Known Problems / To do:
----------------------
* The mechanism we are using to probe for maximum segment size works fine on a
  system with plenty of memory, but dies on systems with less.  The work
  around is to set the GASNET_MAX_SEGSIZE small enough for a given system.
* There are still error cases that will leak shared memory.

Status:
------
* The entire GASNet and Berkeley UPC test suites are run on the platforms
  which support PSHM, and it is considered stable on Linux, AIX, Solaris,
  {Free,Net,Open}BSD, BG/P and BG/Q.
* IBM BG/P platform-specific notes:
  - PSHM does not work at all in "SMP" mode, only "DUAL" or "VN"
  - In "VN" mode one cannot run a hybrid GASNet+MPI code (appears that some
    scarce resource is exhausted in this case, but we have no details).
  - Currently one must manually set up a few things to use PSHM on BG/P
    + Must set CROSS_HAVE_SHM_OPEN=1 on configure command line
    + Shared segment size must be limited to a lower-than-default value
    + BG_SHAREDMEMPOOLSIZE env var must be set to fit the shared segment plus
      extra for Active Message buffers
  - Example environment variable settings for 200MB shared heap in VN mode
    when using Berkeley UPC's upcrun command:
      UPC_SHARED_HEAP_SIZE=200M
      BG_SHAREDMEMPOOLSIZE=820
  - Example environment variable settings for 400MB shared heap in DUAL mode
    when using Berkeley UPC's upcrun command:
      UPC_SHARED_HEAP_SIZE=400M
      BG_SHAREDMEMPOOLSIZE=810
* IBM BG/Q platform-specific notes:
  _ NOTE: With GASNet 1.22.0 there are known issues with leaking of shared
    memory using BG/Q driver V1R2M1.  It is unknown at the time of this
    release if the fault lies in GASNet or the BG/Q driver.
    The result is that BG_SHAREDMEMSIZE may need to be set much higher
    than expected unless GASNET_MAX_SEGSIZE has been set to a value very
    near to the true segment size to be requested by the client.
  - Currently one must manually set up a few things to use PSHM on BG/Q
    + Must set CROSS_HAVE_SHM_OPEN=1 on configure command line
    + Set env var BG_SHAREDMEMSIZE to fit the shared segment plus extra
      space for Active Message buffers.  The value is in units of MB and
      should be prefixed with '+' to ADD the value to the system default.
    + Set BG_MAPCOMMONHEAP=1 or the entire shared heap will be deducted
      from the heap of the first process on each node.
  - Example environment variable settings for 200MB shared heap in "c4"

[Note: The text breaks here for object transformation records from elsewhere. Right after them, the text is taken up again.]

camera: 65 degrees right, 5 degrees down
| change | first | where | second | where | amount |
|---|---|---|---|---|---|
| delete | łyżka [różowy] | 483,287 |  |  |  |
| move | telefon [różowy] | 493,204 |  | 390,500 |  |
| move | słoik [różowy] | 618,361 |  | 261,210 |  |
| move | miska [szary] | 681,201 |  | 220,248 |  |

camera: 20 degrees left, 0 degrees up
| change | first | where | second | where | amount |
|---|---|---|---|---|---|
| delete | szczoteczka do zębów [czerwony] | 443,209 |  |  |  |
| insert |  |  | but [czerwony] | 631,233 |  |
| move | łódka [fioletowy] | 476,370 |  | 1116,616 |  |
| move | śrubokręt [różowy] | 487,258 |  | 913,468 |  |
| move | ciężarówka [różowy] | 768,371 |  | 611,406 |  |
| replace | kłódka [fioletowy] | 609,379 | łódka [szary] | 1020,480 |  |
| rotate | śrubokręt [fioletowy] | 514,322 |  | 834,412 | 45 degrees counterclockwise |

    mode when using Berkeley UPC's upcrun command:
      UPC_SHARED_HEAP_SIZE=200M
      BG_SHAREDMEMSIZE=+820
      BG_MAPCOMMONHEAP=1
  - Example environment variable settings for 400MB shared heap in "c2"

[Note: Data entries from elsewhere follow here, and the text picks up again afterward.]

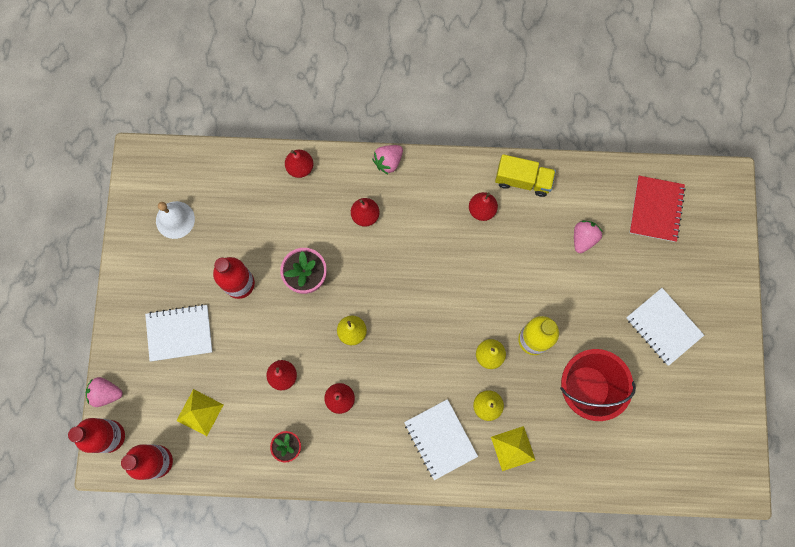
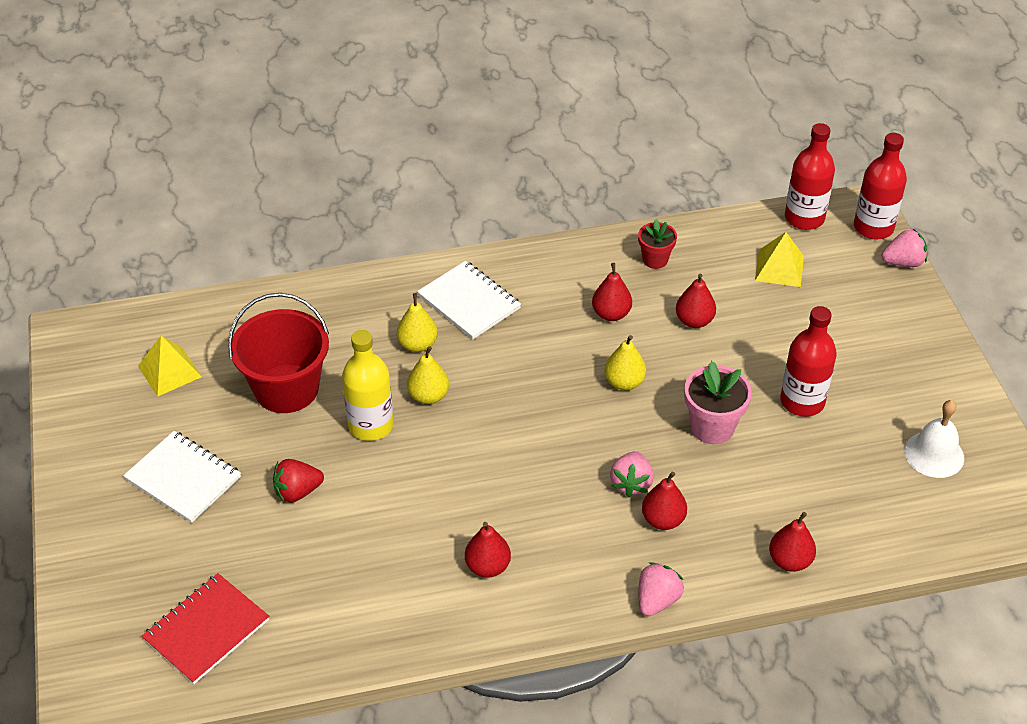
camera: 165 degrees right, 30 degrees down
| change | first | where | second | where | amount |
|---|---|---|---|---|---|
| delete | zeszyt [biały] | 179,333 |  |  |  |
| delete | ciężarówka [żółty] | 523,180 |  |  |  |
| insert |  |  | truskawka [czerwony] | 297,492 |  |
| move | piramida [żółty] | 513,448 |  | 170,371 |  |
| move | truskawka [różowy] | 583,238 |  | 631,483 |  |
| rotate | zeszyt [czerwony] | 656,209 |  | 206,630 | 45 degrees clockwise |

    mode when using Berkeley UPC's upcrun command:
      UPC_SHARED_HEAP_SIZE=400M
      BG_SHAREDMEMSIZE=+810
      BG_MAPCOMMONHEAP=1
* Cray XE and XC platform-specific notes:
  - The Gemini and Aries conduits support PSHM, and the provided cross-
    configure scripts --enable-pshm-xpmem
* MacOS X platform-specific notes:
  - MacOS X with POSIX shared memory is NOT supported because we appear to 
    trigger a kernel memory leak.
  - SystemV shared memory is a valid choice:
       --enable-pshm --enable-pshm-sysv
  - Use of mmap()ed files has been seen to cause VERY slow start-up.
* {Free,Open,Net}BSD platform-specific notes:
  - FreeBSD supports POSIX shared memory and has been well tested
  - OpenBSD and NetBSD do not support POSIX shared memory, but do
    support SystemV:
       --enable-pshm --enable-pshm-sysv

* GASNet conduits known NOT to work:
  - SHMEM conduit does not support PSHM, but there is no reason to think
    that doing so would be constructive.
  Keep in mind that if you use one of these conduits on a platform with the
  necessary support for PSHM, you may still configure with --enable-pshm to
  get PSHM support in other conduits (e.g. SMP and MPI), and these few
  conduits will still build (they will simply be missing PSHM support).